Aim of the exercise:
Please give the stretch of the listing from its start through the line containing "encomenda de manta, cobertura" as a JSON list of strings, one string per line, with blank lines left out.

=== Section Start ===

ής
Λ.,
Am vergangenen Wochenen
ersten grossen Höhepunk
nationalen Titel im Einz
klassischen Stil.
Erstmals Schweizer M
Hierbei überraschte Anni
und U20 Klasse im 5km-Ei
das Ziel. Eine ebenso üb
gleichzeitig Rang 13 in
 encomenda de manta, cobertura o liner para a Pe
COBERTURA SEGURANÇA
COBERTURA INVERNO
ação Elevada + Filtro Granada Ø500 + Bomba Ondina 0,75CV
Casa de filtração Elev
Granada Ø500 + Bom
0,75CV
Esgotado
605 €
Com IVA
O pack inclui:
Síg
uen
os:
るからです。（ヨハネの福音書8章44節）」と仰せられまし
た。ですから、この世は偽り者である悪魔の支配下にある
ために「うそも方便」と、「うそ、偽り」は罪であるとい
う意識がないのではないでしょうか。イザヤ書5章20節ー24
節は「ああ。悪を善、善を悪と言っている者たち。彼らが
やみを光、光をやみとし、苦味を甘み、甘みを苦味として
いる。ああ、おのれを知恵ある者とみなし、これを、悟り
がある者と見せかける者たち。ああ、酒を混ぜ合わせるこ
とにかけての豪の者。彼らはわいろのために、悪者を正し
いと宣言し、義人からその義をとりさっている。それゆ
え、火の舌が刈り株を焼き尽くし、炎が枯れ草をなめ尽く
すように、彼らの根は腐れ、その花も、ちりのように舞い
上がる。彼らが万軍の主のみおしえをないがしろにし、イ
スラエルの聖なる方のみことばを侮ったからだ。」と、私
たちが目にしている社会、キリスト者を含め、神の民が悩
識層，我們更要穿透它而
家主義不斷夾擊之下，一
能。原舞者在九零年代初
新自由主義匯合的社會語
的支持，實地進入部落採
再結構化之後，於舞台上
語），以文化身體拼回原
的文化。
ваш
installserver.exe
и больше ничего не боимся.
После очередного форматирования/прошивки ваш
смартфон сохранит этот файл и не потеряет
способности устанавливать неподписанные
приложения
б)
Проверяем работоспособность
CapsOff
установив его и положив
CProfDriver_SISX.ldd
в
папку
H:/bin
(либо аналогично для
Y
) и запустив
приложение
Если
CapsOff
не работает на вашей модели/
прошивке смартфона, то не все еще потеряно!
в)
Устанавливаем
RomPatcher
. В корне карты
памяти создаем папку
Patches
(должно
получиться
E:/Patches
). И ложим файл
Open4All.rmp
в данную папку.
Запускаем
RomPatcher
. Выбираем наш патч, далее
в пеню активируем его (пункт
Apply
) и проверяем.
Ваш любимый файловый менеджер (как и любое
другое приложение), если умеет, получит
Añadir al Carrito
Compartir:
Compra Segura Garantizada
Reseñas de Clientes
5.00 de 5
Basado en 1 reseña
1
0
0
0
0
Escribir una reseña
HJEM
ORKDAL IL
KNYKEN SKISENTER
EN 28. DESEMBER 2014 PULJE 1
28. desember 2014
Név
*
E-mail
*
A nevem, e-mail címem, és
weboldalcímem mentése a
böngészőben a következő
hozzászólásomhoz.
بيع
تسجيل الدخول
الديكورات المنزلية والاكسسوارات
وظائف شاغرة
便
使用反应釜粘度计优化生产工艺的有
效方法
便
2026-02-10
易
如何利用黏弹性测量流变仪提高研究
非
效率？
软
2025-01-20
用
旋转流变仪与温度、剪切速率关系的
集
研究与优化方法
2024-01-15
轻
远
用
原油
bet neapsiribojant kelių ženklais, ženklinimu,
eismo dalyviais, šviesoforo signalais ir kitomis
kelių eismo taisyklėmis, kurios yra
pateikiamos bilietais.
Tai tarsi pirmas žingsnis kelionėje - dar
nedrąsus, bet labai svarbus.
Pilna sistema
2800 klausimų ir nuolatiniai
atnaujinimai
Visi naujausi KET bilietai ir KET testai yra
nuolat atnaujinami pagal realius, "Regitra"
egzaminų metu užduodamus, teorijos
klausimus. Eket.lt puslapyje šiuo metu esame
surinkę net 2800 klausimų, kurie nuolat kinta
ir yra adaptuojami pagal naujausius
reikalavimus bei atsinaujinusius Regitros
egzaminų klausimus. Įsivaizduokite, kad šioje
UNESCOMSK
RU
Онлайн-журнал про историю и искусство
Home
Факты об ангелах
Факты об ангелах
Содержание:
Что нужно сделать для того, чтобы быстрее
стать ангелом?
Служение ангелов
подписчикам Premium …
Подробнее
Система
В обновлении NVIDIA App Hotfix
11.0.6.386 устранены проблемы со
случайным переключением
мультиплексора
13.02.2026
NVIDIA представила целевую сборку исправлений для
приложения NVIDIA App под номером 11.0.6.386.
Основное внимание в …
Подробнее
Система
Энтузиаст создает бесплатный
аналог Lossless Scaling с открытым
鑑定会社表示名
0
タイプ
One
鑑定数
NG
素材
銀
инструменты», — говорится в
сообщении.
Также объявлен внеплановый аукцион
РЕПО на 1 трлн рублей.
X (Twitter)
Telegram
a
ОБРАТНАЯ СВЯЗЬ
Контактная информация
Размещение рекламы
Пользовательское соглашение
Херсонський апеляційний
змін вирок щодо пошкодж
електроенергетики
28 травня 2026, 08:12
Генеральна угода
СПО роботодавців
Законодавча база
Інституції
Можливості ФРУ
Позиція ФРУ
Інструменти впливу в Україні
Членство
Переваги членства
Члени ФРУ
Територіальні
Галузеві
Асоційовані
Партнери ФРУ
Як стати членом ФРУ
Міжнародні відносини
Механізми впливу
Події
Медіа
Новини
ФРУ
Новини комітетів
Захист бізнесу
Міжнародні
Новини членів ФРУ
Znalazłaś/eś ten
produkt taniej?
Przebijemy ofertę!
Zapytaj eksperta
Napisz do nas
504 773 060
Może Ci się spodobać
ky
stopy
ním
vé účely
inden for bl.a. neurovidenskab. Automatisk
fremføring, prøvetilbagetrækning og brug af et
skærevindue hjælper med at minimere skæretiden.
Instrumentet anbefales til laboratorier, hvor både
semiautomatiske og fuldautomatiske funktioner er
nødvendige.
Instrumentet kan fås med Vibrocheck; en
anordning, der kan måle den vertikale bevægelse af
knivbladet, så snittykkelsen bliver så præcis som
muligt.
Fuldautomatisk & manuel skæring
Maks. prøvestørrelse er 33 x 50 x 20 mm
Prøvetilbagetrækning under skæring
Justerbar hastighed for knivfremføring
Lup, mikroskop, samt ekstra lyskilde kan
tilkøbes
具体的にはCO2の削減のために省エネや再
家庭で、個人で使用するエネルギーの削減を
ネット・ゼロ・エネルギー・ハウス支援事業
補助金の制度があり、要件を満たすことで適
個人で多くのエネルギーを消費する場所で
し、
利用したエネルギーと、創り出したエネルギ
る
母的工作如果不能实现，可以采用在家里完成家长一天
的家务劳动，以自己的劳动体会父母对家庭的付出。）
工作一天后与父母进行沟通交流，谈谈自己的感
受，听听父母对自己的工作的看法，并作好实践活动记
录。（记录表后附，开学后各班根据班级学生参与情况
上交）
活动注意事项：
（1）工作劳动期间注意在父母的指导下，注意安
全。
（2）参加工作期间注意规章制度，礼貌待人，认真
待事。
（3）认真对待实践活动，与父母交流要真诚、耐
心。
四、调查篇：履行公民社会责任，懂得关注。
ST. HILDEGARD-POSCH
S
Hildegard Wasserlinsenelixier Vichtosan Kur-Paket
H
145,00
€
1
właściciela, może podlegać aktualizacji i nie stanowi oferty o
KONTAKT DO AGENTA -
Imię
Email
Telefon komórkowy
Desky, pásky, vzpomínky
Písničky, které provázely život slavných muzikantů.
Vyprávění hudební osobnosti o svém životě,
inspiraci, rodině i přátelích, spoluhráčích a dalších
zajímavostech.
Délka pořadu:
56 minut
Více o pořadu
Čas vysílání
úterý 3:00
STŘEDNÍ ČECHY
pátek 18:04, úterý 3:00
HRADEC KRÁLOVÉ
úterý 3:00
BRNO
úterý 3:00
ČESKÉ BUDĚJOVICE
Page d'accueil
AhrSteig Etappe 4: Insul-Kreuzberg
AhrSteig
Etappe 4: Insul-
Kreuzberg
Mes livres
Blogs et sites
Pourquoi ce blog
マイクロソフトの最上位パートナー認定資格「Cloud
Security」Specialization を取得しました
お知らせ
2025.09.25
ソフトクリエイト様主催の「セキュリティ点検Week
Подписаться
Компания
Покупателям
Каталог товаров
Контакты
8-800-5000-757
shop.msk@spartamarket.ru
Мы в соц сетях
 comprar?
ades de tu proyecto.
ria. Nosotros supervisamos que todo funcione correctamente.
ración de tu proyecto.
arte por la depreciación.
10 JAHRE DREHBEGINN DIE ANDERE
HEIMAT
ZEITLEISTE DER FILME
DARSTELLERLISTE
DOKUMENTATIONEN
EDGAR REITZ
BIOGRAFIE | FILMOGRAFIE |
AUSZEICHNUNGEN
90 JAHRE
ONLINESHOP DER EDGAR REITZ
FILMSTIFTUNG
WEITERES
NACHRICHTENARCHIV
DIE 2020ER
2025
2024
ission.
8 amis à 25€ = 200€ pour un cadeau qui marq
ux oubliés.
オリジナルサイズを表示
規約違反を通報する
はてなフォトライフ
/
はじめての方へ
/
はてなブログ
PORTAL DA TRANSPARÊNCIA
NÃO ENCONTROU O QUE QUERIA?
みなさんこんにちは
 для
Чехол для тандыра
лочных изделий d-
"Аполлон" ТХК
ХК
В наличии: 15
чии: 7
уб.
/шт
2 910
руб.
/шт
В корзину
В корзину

=== Section End ===

The completed task:
[
  "ής",
  "Λ.,",
  "Am vergangenen Wochenen",
  "ersten grossen Höhepunk",
  "nationalen Titel im Einz",
  "klassischen Stil.",
  "Erstmals Schweizer M",
  "Hierbei überraschte Anni",
  "und U20 Klasse im 5km-Ei",
  "das Ziel. Eine ebenso üb",
  "gleichzeitig Rang 13 in",
  " encomenda de manta, cobertura o liner para a Pe"
]